- _DO THIS_
Below is a block of records; return all of them exactly, but without the images.

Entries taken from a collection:

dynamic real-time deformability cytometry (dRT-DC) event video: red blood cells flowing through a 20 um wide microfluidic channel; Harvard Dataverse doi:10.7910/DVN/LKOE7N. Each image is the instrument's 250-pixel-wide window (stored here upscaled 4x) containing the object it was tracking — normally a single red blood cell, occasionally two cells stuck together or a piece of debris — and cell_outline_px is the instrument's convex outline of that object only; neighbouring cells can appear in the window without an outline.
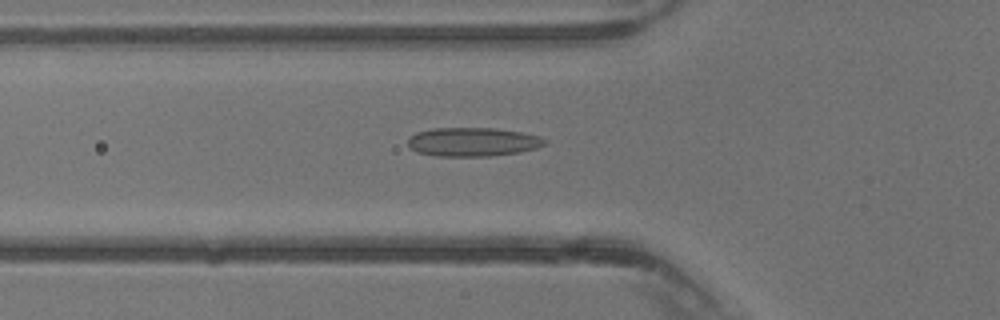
{"species": "common noctule bat (a hibernating species)", "species_latin": "Nyctalus noctula", "temperature_condition": "warm", "stored_images_in_passage": 39, "camera_frame_rate_fps": 3000, "um_per_image_px": 0.085, "animal": {"sex": "male", "body_mass_g": 13.3}, "frame": {"image": 1, "passage_image": 14, "time_ms": 4.333, "image_size_px": [1000, 320], "cell_outline_px": [[548, 144], [536, 148], [520, 152], [488, 156], [436, 156], [416, 152], [408, 144], [408, 136], [416, 132], [432, 128], [496, 128], [520, 132], [540, 136], [548, 140]], "centroid_in_image_um": [40.19, 12.06], "position_along_channel_um": 85.6, "area_um2": 23.18}}
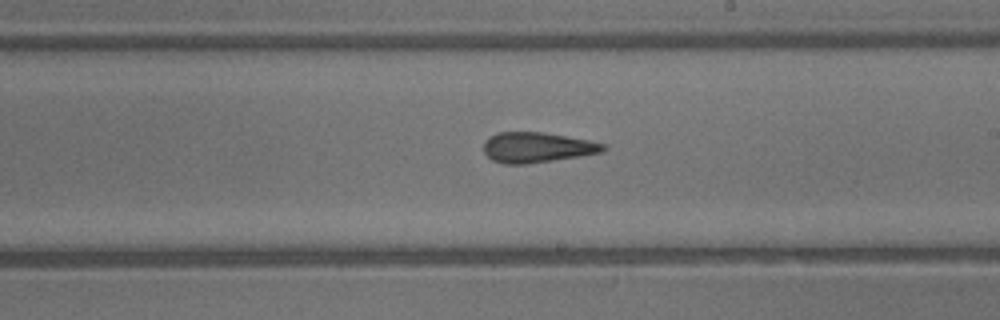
{"frame": {"image": 2, "passage_image": 23, "time_ms": 7.333, "image_size_px": [1000, 320], "cell_outline_px": [[608, 148], [604, 152], [580, 156], [528, 164], [504, 164], [492, 160], [484, 152], [484, 140], [488, 136], [496, 132], [544, 132], [588, 140], [608, 144]], "centroid_in_image_um": [45.66, 12.52], "position_along_channel_um": 243.3, "area_um2": 21.39}}
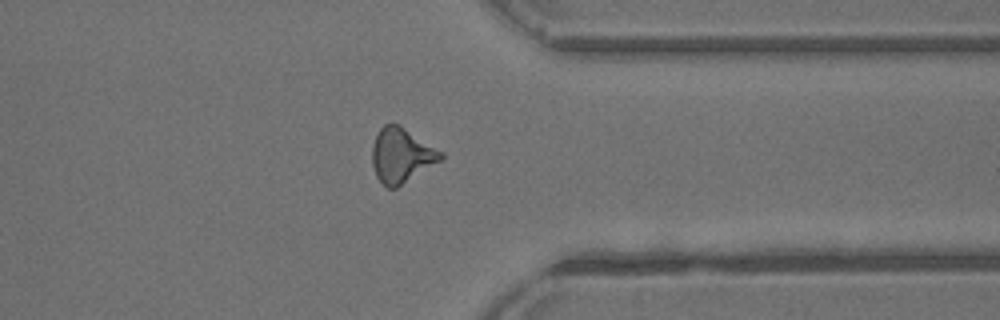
{"frame": {"image": 3, "passage_image": 31, "time_ms": 10.0, "image_size_px": [1000, 320], "cell_outline_px": [[444, 156], [440, 160], [396, 188], [388, 188], [376, 176], [372, 164], [372, 144], [380, 128], [384, 124], [400, 124], [444, 152]], "centroid_in_image_um": [34.11, 13.17], "position_along_channel_um": 377.3, "area_um2": 21.73}}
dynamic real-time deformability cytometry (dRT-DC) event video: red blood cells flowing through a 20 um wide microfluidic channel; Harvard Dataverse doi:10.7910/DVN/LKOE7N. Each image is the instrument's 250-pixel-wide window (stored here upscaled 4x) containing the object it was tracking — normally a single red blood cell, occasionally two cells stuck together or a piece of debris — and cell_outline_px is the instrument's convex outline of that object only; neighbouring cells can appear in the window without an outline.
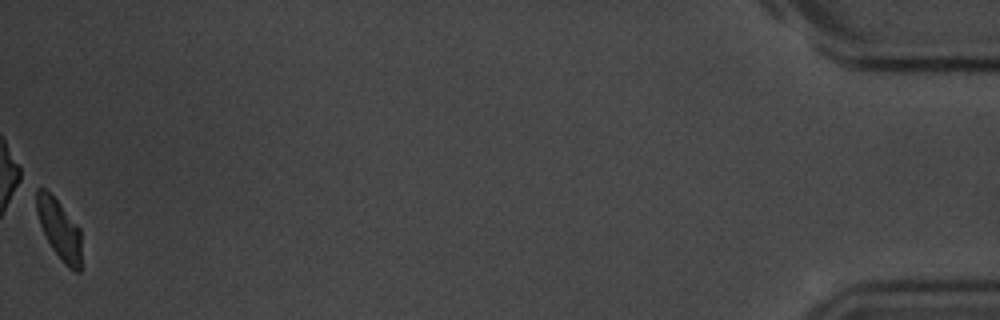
{"species": "common noctule bat (a hibernating species)", "species_latin": "Nyctalus noctula", "temperature_condition": "room temperature", "stored_images_in_passage": 54, "camera_frame_rate_fps": 3000, "um_per_image_px": 0.085, "animal": {"sex": "male", "body_mass_g": 20.1, "forearm_length_mm": 53.5}, "frame": {"image": 1, "passage_image": 54, "time_ms": 17.667, "image_size_px": [1000, 320], "cell_outline_px": [[80, 272], [76, 272], [68, 268], [64, 264], [52, 248], [40, 224], [36, 212], [36, 188], [44, 188], [60, 204], [80, 228]], "centroid_in_image_um": [5.03, 19.49], "position_along_channel_um": 430.2, "area_um2": 15.37}, "authors_computed_cell_mechanics": {"area_um2": 17.3978, "velocity_mm_per_s": 3.6695, "shape_relaxation_time_tau1_ms": 1.9411, "shape_relaxation_time_tau2_ms": 3.3307, "deformation_change_tau1": 0.2005, "deformation_change_tau2": 0.0999}}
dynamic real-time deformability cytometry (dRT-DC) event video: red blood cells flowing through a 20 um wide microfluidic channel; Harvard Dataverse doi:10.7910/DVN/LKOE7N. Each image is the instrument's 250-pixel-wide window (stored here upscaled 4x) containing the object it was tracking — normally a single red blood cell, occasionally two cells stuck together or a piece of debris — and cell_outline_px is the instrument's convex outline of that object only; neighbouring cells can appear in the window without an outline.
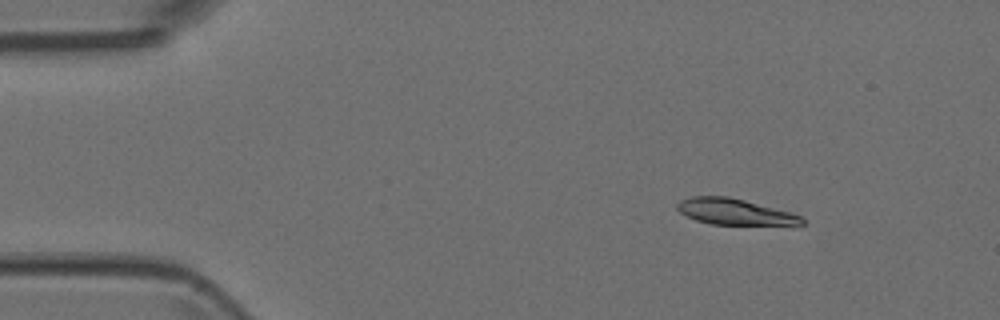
{"species": "Egyptian fruit bat (a non-hibernating species)", "species_latin": "Rousettus aegyptiacus", "temperature_condition": "room temperature", "stored_images_in_passage": 4, "camera_frame_rate_fps": 3000, "um_per_image_px": 0.085, "animal": {"sex": "female"}, "frame": {"image": 1, "passage_image": 2, "time_ms": 0.333, "image_size_px": [1000, 320], "cell_outline_px": [[804, 224], [712, 224], [696, 220], [680, 212], [676, 208], [676, 204], [680, 200], [692, 196], [728, 196], [792, 212], [800, 216], [804, 220]], "centroid_in_image_um": [62.41, 17.98], "position_along_channel_um": 22.6, "area_um2": 18.61}}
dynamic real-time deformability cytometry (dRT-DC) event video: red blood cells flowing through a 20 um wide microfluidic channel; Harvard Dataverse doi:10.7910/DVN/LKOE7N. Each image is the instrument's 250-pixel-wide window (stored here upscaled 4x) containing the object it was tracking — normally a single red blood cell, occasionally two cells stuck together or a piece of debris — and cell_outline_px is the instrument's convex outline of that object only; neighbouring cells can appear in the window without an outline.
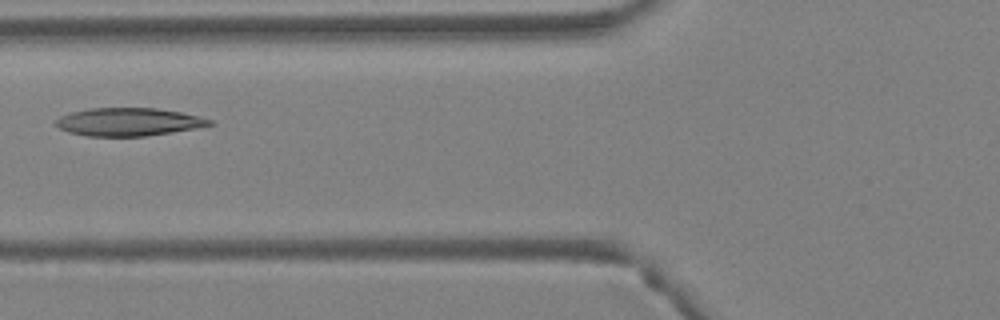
{"species": "Egyptian fruit bat (a non-hibernating species)", "species_latin": "Rousettus aegyptiacus", "temperature_condition": "warm", "stored_images_in_passage": 3, "camera_frame_rate_fps": 3000, "um_per_image_px": 0.085, "animal": {"sex": "female"}, "frame": {"image": 1, "passage_image": 3, "time_ms": 0.667, "image_size_px": [1000, 320], "cell_outline_px": [[216, 124], [196, 128], [172, 132], [144, 136], [84, 136], [68, 132], [60, 128], [56, 124], [56, 120], [60, 116], [72, 112], [88, 108], [156, 108], [180, 112], [212, 120]], "centroid_in_image_um": [10.92, 10.36], "position_along_channel_um": 114.9, "area_um2": 24.97}}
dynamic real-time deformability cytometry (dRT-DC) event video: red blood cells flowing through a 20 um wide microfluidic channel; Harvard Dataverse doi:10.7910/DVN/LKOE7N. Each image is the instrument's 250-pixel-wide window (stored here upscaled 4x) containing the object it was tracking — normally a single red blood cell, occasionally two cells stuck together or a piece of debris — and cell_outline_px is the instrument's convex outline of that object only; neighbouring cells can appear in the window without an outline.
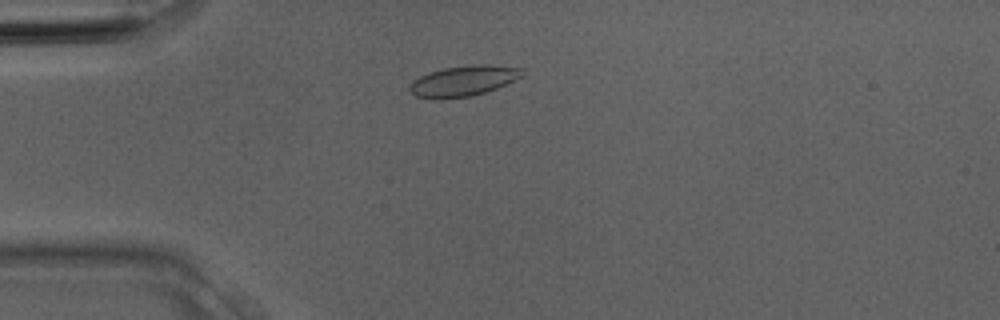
{"species": "Egyptian fruit bat (a non-hibernating species)", "species_latin": "Rousettus aegyptiacus", "temperature_condition": "room temperature", "stored_images_in_passage": 2, "camera_frame_rate_fps": 3000, "um_per_image_px": 0.085, "animal": {"sex": "male"}, "frame": {"image": 1, "passage_image": 2, "time_ms": 0.333, "image_size_px": [1000, 320], "cell_outline_px": [[524, 76], [496, 88], [484, 92], [468, 96], [440, 100], [432, 100], [416, 96], [408, 88], [408, 84], [420, 76], [444, 68], [476, 64], [484, 64], [524, 68]], "centroid_in_image_um": [39.38, 6.88], "position_along_channel_um": 45.6, "area_um2": 20.06}}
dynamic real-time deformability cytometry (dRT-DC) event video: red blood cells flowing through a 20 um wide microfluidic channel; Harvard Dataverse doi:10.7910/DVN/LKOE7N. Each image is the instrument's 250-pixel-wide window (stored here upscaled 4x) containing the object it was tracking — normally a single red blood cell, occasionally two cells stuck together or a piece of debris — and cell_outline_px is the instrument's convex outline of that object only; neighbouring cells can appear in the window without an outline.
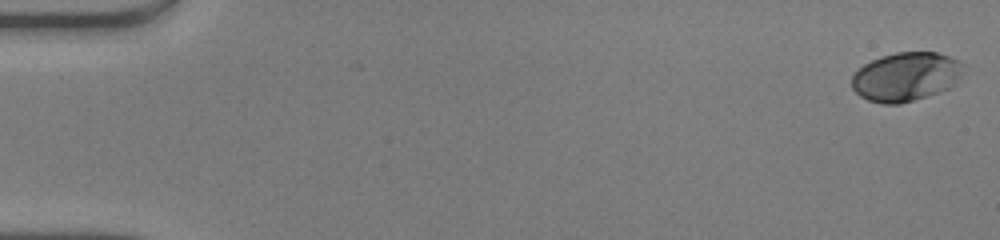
{"species": "human", "species_latin": "Homo sapiens", "temperature_condition": "warm", "stored_images_in_passage": 50, "camera_frame_rate_fps": 3000, "um_per_image_px": 0.085, "donor": {"sex": "male"}, "frame": {"image": 1, "passage_image": 1, "time_ms": 0.0, "image_size_px": [1000, 240], "cell_outline_px": [[964, 64], [960, 76], [948, 88], [940, 92], [900, 104], [884, 104], [868, 100], [860, 96], [852, 88], [852, 76], [864, 64], [880, 56], [896, 52], [936, 52], [960, 60]], "centroid_in_image_um": [76.99, 6.51], "position_along_channel_um": 8.0, "area_um2": 31.67}}
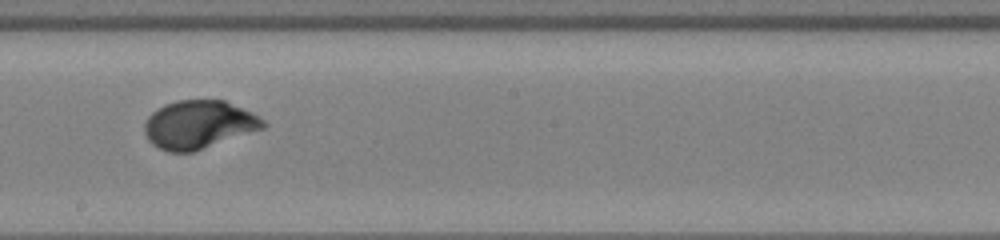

- _WRITTEN REPLY_
dynamic real-time deformability cytometry (dRT-DC) event video: red blood cells flowing through a 20 um wide microfluidic channel; Harvard Dataverse doi:10.7910/DVN/LKOE7N. Each image is the instrument's 250-pixel-wide window (stored here upscaled 4x) containing the object it was tracking — normally a single red blood cell, occasionally two cells stuck together or a piece of debris — and cell_outline_px is the instrument's convex outline of that object only; neighbouring cells can appear in the window without an outline.
{"species": "common noctule bat (a hibernating species)", "species_latin": "Nyctalus noctula", "temperature_condition": "warm", "stored_images_in_passage": 39, "camera_frame_rate_fps": 3000, "um_per_image_px": 0.085, "animal": {"sex": "male", "body_mass_g": 13.3}, "frame": {"image": 1, "passage_image": 14, "time_ms": 4.333, "image_size_px": [1000, 320], "cell_outline_px": [[548, 144], [536, 148], [520, 152], [488, 156], [436, 156], [416, 152], [408, 144], [408, 136], [416, 132], [432, 128], [496, 128], [520, 132], [540, 136], [548, 140]], "centroid_in_image_um": [40.19, 12.06], "position_along_channel_um": 85.6, "area_um2": 23.18}}
{"frame": {"image": 2, "passage_image": 23, "time_ms": 7.333, "image_size_px": [1000, 320], "cell_outline_px": [[608, 148], [604, 152], [580, 156], [528, 164], [504, 164], [492, 160], [484, 152], [484, 140], [488, 136], [496, 132], [544, 132], [588, 140], [608, 144]], "centroid_in_image_um": [45.66, 12.52], "position_along_channel_um": 243.3, "area_um2": 21.39}}
{"frame": {"image": 3, "passage_image": 31, "time_ms": 10.0, "image_size_px": [1000, 320], "cell_outline_px": [[444, 156], [440, 160], [396, 188], [388, 188], [376, 176], [372, 164], [372, 144], [380, 128], [384, 124], [400, 124], [444, 152]], "centroid_in_image_um": [34.11, 13.17], "position_along_channel_um": 377.3, "area_um2": 21.73}}
dynamic real-time deformability cytometry (dRT-DC) event video: red blood cells flowing through a 20 um wide microfluidic channel; Harvard Dataverse doi:10.7910/DVN/LKOE7N. Each image is the instrument's 250-pixel-wide window (stored here upscaled 4x) containing the object it was tracking — normally a single red blood cell, occasionally two cells stuck together or a piece of debris — and cell_outline_px is the instrument's convex outline of that object only; neighbouring cells can appear in the window without an outline.
{"species": "common noctule bat (a hibernating species)", "species_latin": "Nyctalus noctula", "temperature_condition": "room temperature", "stored_images_in_passage": 54, "camera_frame_rate_fps": 3000, "um_per_image_px": 0.085, "animal": {"sex": "male", "body_mass_g": 20.1, "forearm_length_mm": 53.5}, "frame": {"image": 1, "passage_image": 54, "time_ms": 17.667, "image_size_px": [1000, 320], "cell_outline_px": [[80, 272], [76, 272], [68, 268], [64, 264], [52, 248], [40, 224], [36, 212], [36, 188], [44, 188], [60, 204], [80, 228]], "centroid_in_image_um": [5.03, 19.49], "position_along_channel_um": 430.2, "area_um2": 15.37}, "authors_computed_cell_mechanics": {"area_um2": 17.3978, "velocity_mm_per_s": 3.6695, "shape_relaxation_time_tau1_ms": 1.9411, "shape_relaxation_time_tau2_ms": 3.3307, "deformation_change_tau1": 0.2005, "deformation_change_tau2": 0.0999}}
dynamic real-time deformability cytometry (dRT-DC) event video: red blood cells flowing through a 20 um wide microfluidic channel; Harvard Dataverse doi:10.7910/DVN/LKOE7N. Each image is the instrument's 250-pixel-wide window (stored here upscaled 4x) containing the object it was tracking — normally a single red blood cell, occasionally two cells stuck together or a piece of debris — and cell_outline_px is the instrument's convex outline of that object only; neighbouring cells can appear in the window without an outline.
{"species": "Egyptian fruit bat (a non-hibernating species)", "species_latin": "Rousettus aegyptiacus", "temperature_condition": "room temperature", "stored_images_in_passage": 4, "camera_frame_rate_fps": 3000, "um_per_image_px": 0.085, "animal": {"sex": "female"}, "frame": {"image": 1, "passage_image": 2, "time_ms": 0.333, "image_size_px": [1000, 320], "cell_outline_px": [[804, 224], [712, 224], [696, 220], [680, 212], [676, 208], [676, 204], [680, 200], [692, 196], [728, 196], [792, 212], [800, 216], [804, 220]], "centroid_in_image_um": [62.41, 17.98], "position_along_channel_um": 22.6, "area_um2": 18.61}}
dynamic real-time deformability cytometry (dRT-DC) event video: red blood cells flowing through a 20 um wide microfluidic channel; Harvard Dataverse doi:10.7910/DVN/LKOE7N. Each image is the instrument's 250-pixel-wide window (stored here upscaled 4x) containing the object it was tracking — normally a single red blood cell, occasionally two cells stuck together or a piece of debris — and cell_outline_px is the instrument's convex outline of that object only; neighbouring cells can appear in the window without an outline.
{"species": "Egyptian fruit bat (a non-hibernating species)", "species_latin": "Rousettus aegyptiacus", "temperature_condition": "warm", "stored_images_in_passage": 3, "camera_frame_rate_fps": 3000, "um_per_image_px": 0.085, "animal": {"sex": "female"}, "frame": {"image": 1, "passage_image": 3, "time_ms": 0.667, "image_size_px": [1000, 320], "cell_outline_px": [[216, 124], [196, 128], [172, 132], [144, 136], [84, 136], [68, 132], [60, 128], [56, 124], [56, 120], [60, 116], [72, 112], [88, 108], [156, 108], [180, 112], [212, 120]], "centroid_in_image_um": [10.92, 10.36], "position_along_channel_um": 114.9, "area_um2": 24.97}}
dynamic real-time deformability cytometry (dRT-DC) event video: red blood cells flowing through a 20 um wide microfluidic channel; Harvard Dataverse doi:10.7910/DVN/LKOE7N. Each image is the instrument's 250-pixel-wide window (stored here upscaled 4x) containing the object it was tracking — normally a single red blood cell, occasionally two cells stuck together or a piece of debris — and cell_outline_px is the instrument's convex outline of that object only; neighbouring cells can appear in the window without an outline.
{"species": "Egyptian fruit bat (a non-hibernating species)", "species_latin": "Rousettus aegyptiacus", "temperature_condition": "room temperature", "stored_images_in_passage": 2, "camera_frame_rate_fps": 3000, "um_per_image_px": 0.085, "animal": {"sex": "male"}, "frame": {"image": 1, "passage_image": 2, "time_ms": 0.333, "image_size_px": [1000, 320], "cell_outline_px": [[524, 76], [496, 88], [484, 92], [468, 96], [440, 100], [432, 100], [416, 96], [408, 88], [408, 84], [420, 76], [444, 68], [476, 64], [484, 64], [524, 68]], "centroid_in_image_um": [39.38, 6.88], "position_along_channel_um": 45.6, "area_um2": 20.06}}
dynamic real-time deformability cytometry (dRT-DC) event video: red blood cells flowing through a 20 um wide microfluidic channel; Harvard Dataverse doi:10.7910/DVN/LKOE7N. Each image is the instrument's 250-pixel-wide window (stored here upscaled 4x) containing the object it was tracking — normally a single red blood cell, occasionally two cells stuck together or a piece of debris — and cell_outline_px is the instrument's convex outline of that object only; neighbouring cells can appear in the window without an outline.
{"species": "human", "species_latin": "Homo sapiens", "temperature_condition": "warm", "stored_images_in_passage": 50, "camera_frame_rate_fps": 3000, "um_per_image_px": 0.085, "donor": {"sex": "male"}, "frame": {"image": 1, "passage_image": 1, "time_ms": 0.0, "image_size_px": [1000, 240], "cell_outline_px": [[964, 64], [960, 76], [948, 88], [940, 92], [900, 104], [884, 104], [868, 100], [860, 96], [852, 88], [852, 76], [864, 64], [880, 56], [896, 52], [936, 52], [960, 60]], "centroid_in_image_um": [76.99, 6.51], "position_along_channel_um": 8.0, "area_um2": 31.67}}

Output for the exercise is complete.